>>>

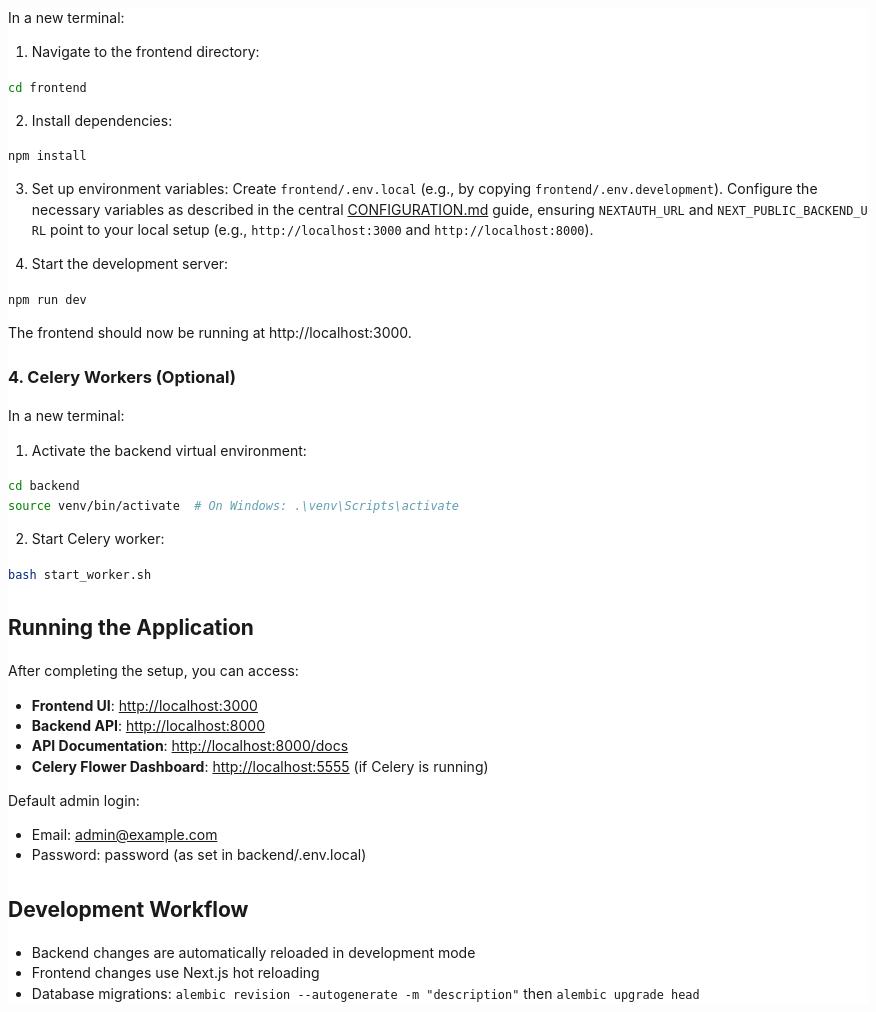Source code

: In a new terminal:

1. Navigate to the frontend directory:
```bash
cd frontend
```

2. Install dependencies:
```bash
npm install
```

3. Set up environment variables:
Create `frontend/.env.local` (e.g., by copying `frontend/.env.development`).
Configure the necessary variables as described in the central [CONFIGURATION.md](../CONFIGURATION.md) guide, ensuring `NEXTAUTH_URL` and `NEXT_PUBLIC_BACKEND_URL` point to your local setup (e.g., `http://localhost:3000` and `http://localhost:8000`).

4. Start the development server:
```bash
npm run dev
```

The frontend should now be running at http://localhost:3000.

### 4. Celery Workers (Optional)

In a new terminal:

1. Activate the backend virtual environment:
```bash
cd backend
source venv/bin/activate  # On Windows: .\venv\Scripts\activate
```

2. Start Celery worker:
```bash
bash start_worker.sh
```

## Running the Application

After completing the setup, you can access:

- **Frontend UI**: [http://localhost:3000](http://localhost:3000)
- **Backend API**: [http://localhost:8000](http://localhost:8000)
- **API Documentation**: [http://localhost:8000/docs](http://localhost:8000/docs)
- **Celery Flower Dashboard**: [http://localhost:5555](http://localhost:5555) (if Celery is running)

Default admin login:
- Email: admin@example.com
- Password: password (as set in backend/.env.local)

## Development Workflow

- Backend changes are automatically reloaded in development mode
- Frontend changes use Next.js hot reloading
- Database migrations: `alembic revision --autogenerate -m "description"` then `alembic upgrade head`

<<<

- Exercise objective
All entries above are to be reproduced exactly, with no pictures.

- Expected output
Source code

: In a new terminal:

1. Navigate to the frontend directory:
```bash
cd frontend
```

2. Install dependencies:
```bash
npm install
```

3. Set up environment variables:
Create `frontend/.env.local` (e.g., by copying `frontend/.env.development`).
Configure the necessary variables as described in the central [CONFIGURATION.md](../CONFIGURATION.md) guide, ensuring `NEXTAUTH_URL` and `NEXT_PUBLIC_BACKEND_URL` point to your local setup (e.g., `http://localhost:3000` and `http://localhost:8000`).

4. Start the development server:
```bash
npm run dev
```

The frontend should now be running at http://localhost:3000.

### 4. Celery Workers (Optional)

In a new terminal:

1. Activate the backend virtual environment:
```bash
cd backend
source venv/bin/activate  # On Windows: .\venv\Scripts\activate
```

2. Start Celery worker:
```bash
bash start_worker.sh
```

## Running the Application

After completing the setup, you can access:

- **Frontend UI**: [http://localhost:3000](http://localhost:3000)
- **Backend API**: [http://localhost:8000](http://localhost:8000)
- **API Documentation**: [http://localhost:8000/docs](http://localhost:8000/docs)
- **Celery Flower Dashboard**: [http://localhost:5555](http://localhost:5555) (if Celery is running)

Default admin login:
- Email: admin@example.com
- Password: password (as set in backend/.env.local)

## Development Workflow

- Backend changes are automatically reloaded in development mode
- Frontend changes use Next.js hot reloading
- Database migrations: `alembic revision --autogenerate -m "description"` then `alembic upgrade head`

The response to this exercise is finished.